You might want to look at not using these munged strings internally,
however, even if the external spec requires it. Munged strings are
almost always a rotten design pattern

<employ>
<name>Bob Joe</name>
<department-id>02</department-id>
<security-roles>
<role>viewlogs</role>
<role>rotatelogs</role>
</security-roles>
...

Makes it much easier to add departments or add roles. Or worse: remove
a department id.

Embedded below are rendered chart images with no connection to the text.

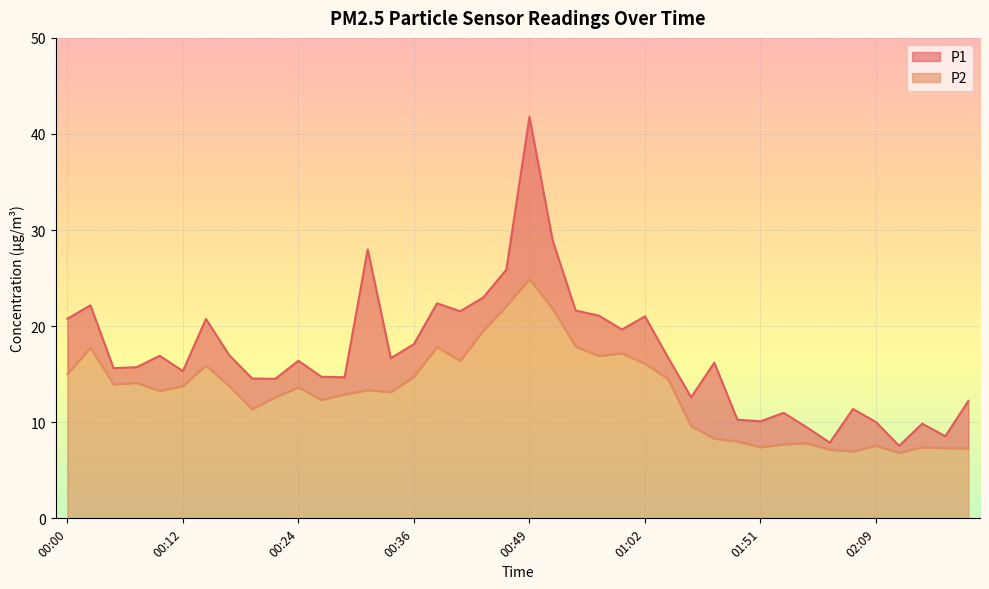

How many values in the P1 series are below 16?

19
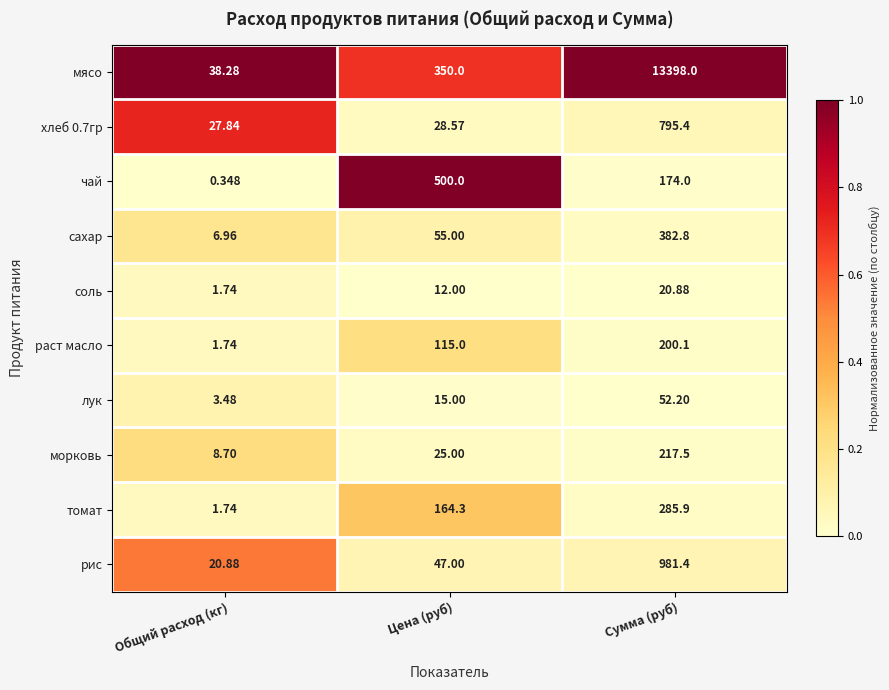

Which series changed the most between Общий расход (кг) and Сумма (руб)?

мясо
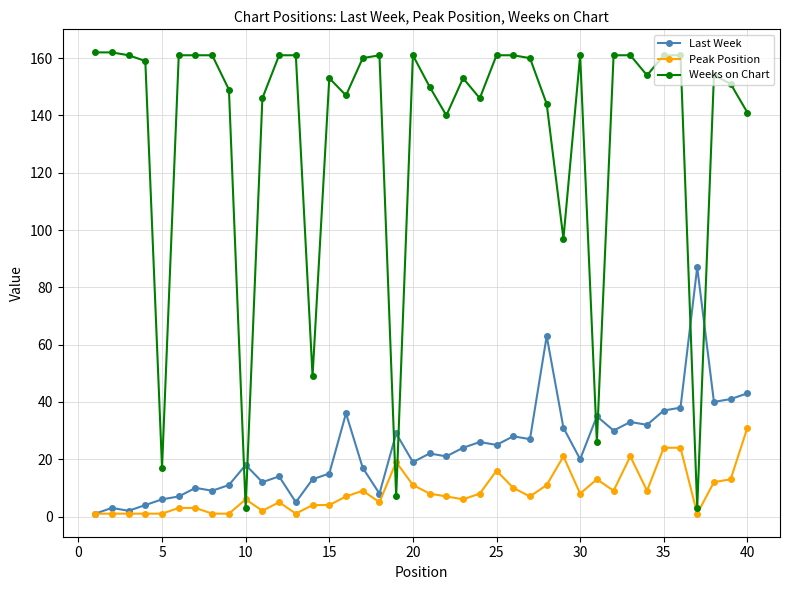

True or false: Last Week and Weeks on Chart intersect in this chart.

True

Ouch, I don't want to think about that with the string
version.
 
O

Owen Jacobson

Why not just:

<departments>
  <id>01</id>
  <id>02</id>
  ...
</departments>
<roles>
  <role>viewlogs</role>
  <role>updatelogs</role>
  ...
</roles>

Then mung the IDs * names yourself?  If you really need /all/ and all is
always ID * roles, it seems the best way.

You might want to look at not using these munged strings internally,
however, even if the external spec requires it.  Munged strings are
almost always a rotten design pattern

<employ>
   <name>Bob Joe</name>
   <department-id>02</department-id>
   <security-roles>
     <role>viewlogs</role>
     <role>rotatelogs</role>
   </security-roles>
   ...

Makes it much easier to add departments or add roles.  Or worse: remove
a department id.  Ouch, I don't want to think about that with the string
version.

This is one of those situations where an omitted fact makes a massive
difference in interpretation. From what I gather the OP is talking
about security-roles in the context of a webapp's web.xml descriptor,
which have a strictly fixed format.

To answer the OP's question, no, there is no standard support for
wildcards or patterns in role names. The intent is that you define
logical, app-specific roles in the portable descriptor and define how
they map to real users and roles using deployment-specific tools.
Personally, I think this is another fine example of how Java EE is
wildly disconnected from useful reality, but the concept itself isn't
bad. In your case, you'd have something like

<security-role>
<role-name>viewlogs</role-name>
</security-role>
<security-role>
<role-name>updatelogs</role-name>
</security-role>
<security-role>
<role-name>rotatelogs</role-name>
</security-role>

in web.xml, which describe the logical roles your app cares about. In
a server-specific bit of config you'd indicate which combinations of
department and role map to which logical roles. Depending on your app
server and on your willingness to write some glue code this could be
easy or hard to accomplish.

-o
 
A

adamcrume

This is one of those situations where an omitted fact makes a massive
difference in interpretation.  From what I gather the OP is talking
about security-roles in the context of a webapp's web.xml descriptor,
which have a strictly fixed format.

To answer the OP's question, no, there is no standard support for
wildcards or patterns in role names.  The intent is that you define
logical, app-specific roles in the portable descriptor and define how
they map to real users and roles using deployment-specific tools.
Personally, I think this is another fine example of how Java EE is
wildly disconnected from useful reality, but the concept itself isn't
bad.  In your case, you'd have something like

<security-role>
  <role-name>viewlogs</role-name>
</security-role>
<security-role>
  <role-name>updatelogs</role-name>
</security-role>
<security-role>
  <role-name>rotatelogs</role-name>
</security-role>

in web.xml, which describe the logical roles your app cares about.  In
a server-specific bit of config you'd indicate which combinations of
department and role map to which logical roles.  Depending on your app
server and on your willingness to write some glue code this could be
easy or hard to accomplish.

-o

I'm sorry; you're correct. I am talking about a J2EE web app. My
problem is still that, unless I bypass J2EE roles entirely, I have to
list every one in web.xml. It's bad enough that this would be a huge
number. The worst part is that we add departments regularly, and when
that happens, we'd have to add a role for every simple group and
redeploy every web app.

I guess the bottom line is that I either have to find some completely
different way of handling things, bypass J2EE security, or just deal
with this huge headache. The last two options are quite unpleasant,
and I'm fresh out of ideas on the first one. If anyone has any crazy,
out-of-left-field ideas, I'd be happy to hear them.